The New York Police Department stopped and patted down more than 600,000 people in 2011; 84 percent of those stopped were blacks or Latinos. They stopped nearly three million people between 2004 through 2009. Blacks were nine times more likely than whites to be stopped. Nearly 90 percent of the people stopped were completely innocent of any wrongdoing.
Professor Jeffrey Fagan, after an exhaustive analysis of stops over the six-year period, found that nearly 150,000 stops lacked any legal justification. The legality of an additional 544,252 stops lacked sufficiently detailed information to determine their legality. Fagan is Professor of Law and Public Health at Columbia University, a Senior Research Scholar at Yale Law School and and a Fellow at the Straus Institute at New York University School of Law.
Officers were 14 percent more likely use force – such as throwing people on the ground or against a wall, drawing a weapon and/or pointing a weapon at the person stopped, and using manual force, a baton, handcuffs, or pepper spray during the stop – in stops of blacks compared to whites, and 9.3 percent more likely in stops of Latinos. Blacks and Latinos were more likely to be arrested rather than issued a summons when compared to whites who are accused of the same crimes.
Nicholas K. Peart, a black student at Borough of Manhattan Community College, described in the New York Times being stopped by police on four different occasions when he had done nothing wrong. He described the most recent incident as follows:
Last May [2011], I was outside my apartment building on my way to the store when two police officers jumped out of an unmarked car and told me to stop and put my hands up against the wall. I complied. Without my permission, they removed my cellphone from my hand, and one of the officers reached into my pockets, and removed my wallet and keys. He looked through my wallet, then handcuffed me. The officers wanted to know if I had just come out of a particular building. No, I told them, I lived next door.
One of the officers asked which of the keys they had removed from my pocket opened my apartment door. Then he entered my building and tried to get into my apartment with my key. My 18-year-old sister was inside with two of our younger siblings; later she told me she had no idea why the police were trying to get into our apartment and was terrified. She tried to call me, but because they had confiscated my phone, I couldn’t answer.

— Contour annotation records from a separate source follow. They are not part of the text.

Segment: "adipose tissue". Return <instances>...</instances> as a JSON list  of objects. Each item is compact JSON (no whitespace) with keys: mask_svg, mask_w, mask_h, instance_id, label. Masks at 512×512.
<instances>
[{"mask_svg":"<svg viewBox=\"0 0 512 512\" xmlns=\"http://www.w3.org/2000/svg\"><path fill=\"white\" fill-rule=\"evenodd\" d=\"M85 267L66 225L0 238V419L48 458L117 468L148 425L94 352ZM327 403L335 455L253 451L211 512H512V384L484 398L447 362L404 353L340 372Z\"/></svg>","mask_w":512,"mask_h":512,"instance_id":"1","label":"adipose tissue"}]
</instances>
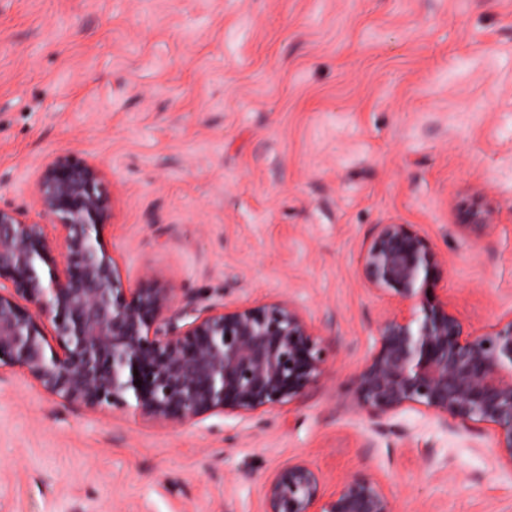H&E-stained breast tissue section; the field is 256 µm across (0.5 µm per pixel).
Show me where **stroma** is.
<instances>
[{
  "label": "stroma",
  "instance_id": "35a3bbf8",
  "mask_svg": "<svg viewBox=\"0 0 512 512\" xmlns=\"http://www.w3.org/2000/svg\"><path fill=\"white\" fill-rule=\"evenodd\" d=\"M96 165L106 248L176 305L287 300L327 374L258 416L168 423L0 371V512H263L303 459L325 495L512 512L485 425L372 418L355 376L389 296L363 253L405 224L459 317L512 319V0H0V208L39 217L56 157ZM493 210L492 230L462 221Z\"/></svg>",
  "mask_w": 512,
  "mask_h": 512
}]
</instances>
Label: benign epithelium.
I'll list each match as a JSON object with an SVG mask.
<instances>
[{"label": "benign epithelium", "instance_id": "1", "mask_svg": "<svg viewBox=\"0 0 512 512\" xmlns=\"http://www.w3.org/2000/svg\"><path fill=\"white\" fill-rule=\"evenodd\" d=\"M36 193L65 260L41 222L0 208V368L22 369L65 403L124 407L132 396L143 416L178 423L266 412L326 374L321 339L288 301L173 313L174 289L126 285L101 238L112 201L96 166L58 157ZM465 223L492 227L477 206ZM363 267L368 286L397 304L356 376L357 408L485 424L512 465V318L482 334L467 329L437 288L442 264L405 224L380 225ZM264 512L396 510L369 477L326 499L318 471L298 461L267 481Z\"/></svg>", "mask_w": 512, "mask_h": 512}]
</instances>
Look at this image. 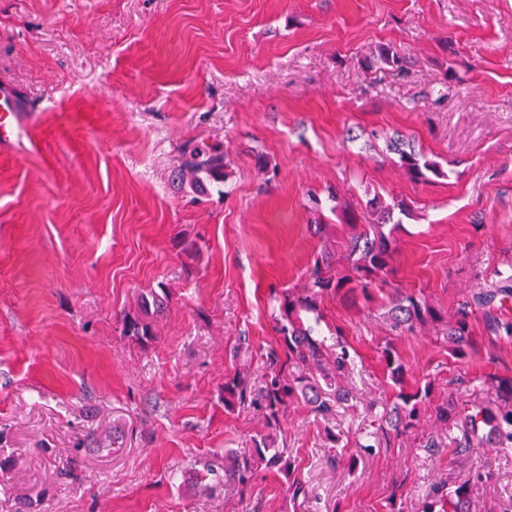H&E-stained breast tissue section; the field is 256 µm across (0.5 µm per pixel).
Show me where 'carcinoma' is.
I'll list each match as a JSON object with an SVG mask.
<instances>
[{
    "mask_svg": "<svg viewBox=\"0 0 512 512\" xmlns=\"http://www.w3.org/2000/svg\"><path fill=\"white\" fill-rule=\"evenodd\" d=\"M387 148L399 156L400 167L413 180H424L429 173L437 177L444 175L437 162L415 150L401 135L389 138ZM226 168V157L220 150L189 146L183 150L179 176L193 190L203 192L213 183L224 182ZM395 209L408 213L402 201L372 207L369 224L350 238L346 256L348 269L334 268L332 256L324 253L315 259L304 288L278 299L280 352L271 353L264 385L253 398L248 392L244 371L234 368L224 380L225 410L232 411L249 402L263 410L267 426L271 427L279 423L280 414L295 398L302 399L320 416L332 414L335 404L348 401L349 392L336 386V379L350 364L349 351L342 346L336 353L329 352L324 341L315 338L313 326L305 323L301 313L317 310L326 295H346L358 287L365 292L371 281L387 272L394 253L393 230L387 226L393 220ZM510 299L512 273L499 272L497 280L471 292L452 317L443 316L426 299L396 288L388 297L384 320L395 333L411 331L428 322L438 323L439 334L447 340L450 355L463 360L471 348L468 318L475 310L482 314L490 335L512 339V319L502 317L504 303ZM167 303L165 292L152 290L140 295L137 306L123 316V334L139 342L156 339L158 318L164 314ZM382 361L393 385L398 387L385 422L390 430L402 434L415 426L426 409L430 387L404 392L406 368L389 344L382 349ZM299 365L308 367L310 373L295 375L293 367ZM484 383L496 392L492 403H463L451 392L447 401L434 406L437 423L450 432L459 431V435L448 442L456 455L484 447L504 454L512 450V378L489 376ZM262 467L288 480L291 498L306 493L305 485L295 476V461L285 449L274 447L268 436L253 439L250 454L224 458V485L236 488L243 496L251 489L253 474ZM482 479L483 473L477 471L446 490H433L423 499L421 512H471L473 490Z\"/></svg>",
    "mask_w": 512,
    "mask_h": 512,
    "instance_id": "carcinoma-1",
    "label": "carcinoma"
}]
</instances>
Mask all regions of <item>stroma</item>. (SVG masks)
<instances>
[{
  "label": "stroma",
  "instance_id": "35a3bbf8",
  "mask_svg": "<svg viewBox=\"0 0 512 512\" xmlns=\"http://www.w3.org/2000/svg\"><path fill=\"white\" fill-rule=\"evenodd\" d=\"M2 81L36 118L33 148L0 150V512H418L478 468L472 512H512V454L453 455L427 413L345 467L395 399L384 346L434 403L512 377L481 317L462 362L435 326L383 320L393 287L450 316L512 269V0H0ZM396 132L442 176L411 181ZM188 144L224 151L220 189L175 181ZM376 194L413 208L387 273L318 308L352 400H293L273 429L225 411L233 363L259 390L280 345L274 298L345 253ZM152 288L169 303L143 345L121 319ZM267 433L314 497L264 469L247 496L217 485Z\"/></svg>",
  "mask_w": 512,
  "mask_h": 512
}]
</instances>
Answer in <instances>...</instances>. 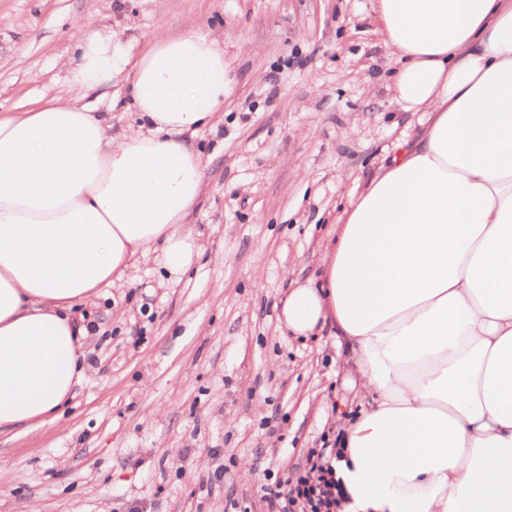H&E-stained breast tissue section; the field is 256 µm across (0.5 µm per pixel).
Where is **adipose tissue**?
<instances>
[{
    "label": "adipose tissue",
    "instance_id": "1",
    "mask_svg": "<svg viewBox=\"0 0 512 512\" xmlns=\"http://www.w3.org/2000/svg\"><path fill=\"white\" fill-rule=\"evenodd\" d=\"M390 89L416 141L338 215L321 284L290 290L296 336L333 326L372 404L336 464L346 512H512V0H376ZM58 96L0 113V430L55 423L87 363L75 305L181 231L230 80L212 33L156 32L128 63L86 18ZM132 65L138 128L71 99Z\"/></svg>",
    "mask_w": 512,
    "mask_h": 512
}]
</instances>
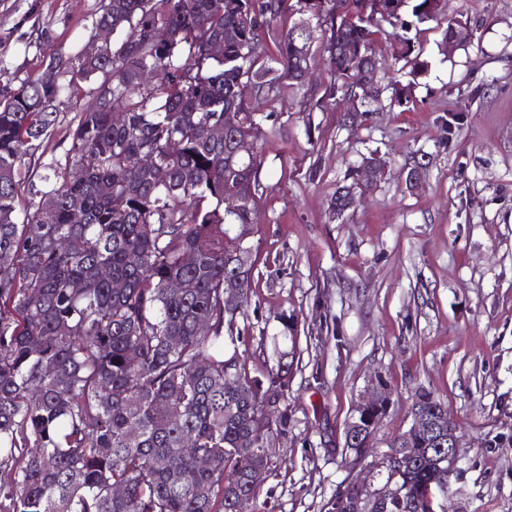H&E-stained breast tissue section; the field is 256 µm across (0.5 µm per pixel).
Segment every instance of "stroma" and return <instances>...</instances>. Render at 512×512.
<instances>
[{"label": "stroma", "mask_w": 512, "mask_h": 512, "mask_svg": "<svg viewBox=\"0 0 512 512\" xmlns=\"http://www.w3.org/2000/svg\"><path fill=\"white\" fill-rule=\"evenodd\" d=\"M100 0H0V99L42 77L50 60L93 39ZM470 37L441 61L449 19ZM316 65L308 85L251 94L266 114L264 190L254 238L250 301L236 314L251 375L291 363L279 401L290 418L254 512H325L352 475L382 485L375 466L405 431L416 392L445 404L462 437L448 512H512V0H448L416 42L427 68L409 78L375 45L381 83L407 87L404 106L383 93L359 130L350 103L328 94L324 27L312 20ZM96 81L59 106L42 162L63 159L68 130ZM382 180L340 220L329 201L367 156ZM428 163L407 187L414 159ZM382 384L391 403L362 465L344 452L356 404Z\"/></svg>", "instance_id": "obj_1"}]
</instances>
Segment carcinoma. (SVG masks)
<instances>
[{
  "label": "carcinoma",
  "instance_id": "cac0c4a2",
  "mask_svg": "<svg viewBox=\"0 0 512 512\" xmlns=\"http://www.w3.org/2000/svg\"><path fill=\"white\" fill-rule=\"evenodd\" d=\"M285 4L103 0L96 26L112 29L111 45L55 61L56 77L0 101V512H250L263 485L254 468L269 475L288 432L287 409L265 417L266 401L288 387V365L260 379L226 353L234 313L224 286L236 282L248 301L254 244L239 234L259 224L262 160L234 144L259 141L268 120L249 93L280 79L302 85L314 62L301 19L265 65L264 34ZM297 4L301 15L325 14L331 89L354 95L363 115L379 93L384 26L404 31L394 56L414 75L425 62L407 32L442 10V0ZM156 24L171 44L150 40ZM145 62L156 76L144 82ZM99 76L65 162L43 165L39 200L23 202L61 97ZM215 126L224 139L211 136ZM146 155L157 165H141ZM363 187L355 178L336 190L333 219ZM410 416L431 424L448 411L421 390ZM383 468L401 496L379 512H446L443 436H397ZM360 494L342 483L327 512H353Z\"/></svg>",
  "mask_w": 512,
  "mask_h": 512
}]
</instances>
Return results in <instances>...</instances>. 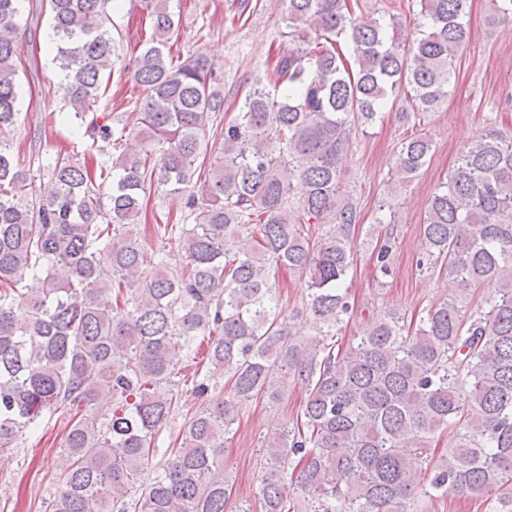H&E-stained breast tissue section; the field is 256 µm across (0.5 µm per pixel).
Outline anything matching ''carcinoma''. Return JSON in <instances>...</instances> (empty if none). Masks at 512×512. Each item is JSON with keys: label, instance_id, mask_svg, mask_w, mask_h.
I'll return each instance as SVG.
<instances>
[{"label": "carcinoma", "instance_id": "1", "mask_svg": "<svg viewBox=\"0 0 512 512\" xmlns=\"http://www.w3.org/2000/svg\"><path fill=\"white\" fill-rule=\"evenodd\" d=\"M23 2L0 0V452L45 414H68L65 465L42 512H253L231 502L228 435L249 402L274 406L295 387L306 393L296 421L265 440L262 512H431L450 493L512 508L511 134L468 140L427 204L417 267L459 293L417 321L386 309L339 340L356 313L359 214L343 183L353 135L404 92L398 118L411 133L387 181L394 204L432 150L421 123L448 102L470 0H417L411 47L398 12L386 22L355 14L353 0H280L295 47L230 115L215 63L171 56L168 0H140L151 35L132 79L143 97L120 128L92 111L115 72L114 0H47L49 52L91 144L81 161L47 160L46 191L10 146ZM489 4V20L512 18V0ZM99 139L123 144L109 163L94 158ZM154 189L184 195L188 223H142ZM152 232L176 242L183 268L162 252L145 264ZM385 235L379 283L396 243L394 228ZM283 268L306 280L309 337L280 302ZM203 344L190 392L204 401L154 464L184 393L180 357Z\"/></svg>", "mask_w": 512, "mask_h": 512}]
</instances>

Meanwhile, a white officer put me in the back of the police car. I was still handcuffed. The officer asked if I had any marijuana, and I said no. He removed and searched my shoes and patted down my socks. I asked why they were searching me, and he told me someone in my building complained that a person they believed fit my description had been ringing their bell. After the other officer returned from inside my apartment building, they opened the door to the police car, told me to get out, removed the handcuffs and simply drove off. I was deeply shaken.
The New York Police Department gains very little from alienating the black community with its relentless stop and frisk practices. During the six-year period studied by Professor Fagan, the police found guns, knives and other weapons in less than one percent of all stops. They found weapons or other contraband, such as drugs and stolen property, in only 1.75 percent of all stops.
This lawlessness is being challenged in a lawsuit, Floyd v. City of New York, filed by the Center for Constitutional Rights, and the law firms of Beldock, Levine & Hoffman and Covington & Burling. It is a class action lawsuit charging the New York Police Department with engaging in racial profiling and illegal stops-and-frisks brought on behalf of hundreds of thousands of New Yorkers who have been stopped on the way to work, in front of their house or just walking down the street, without any cause and primarily because of their race.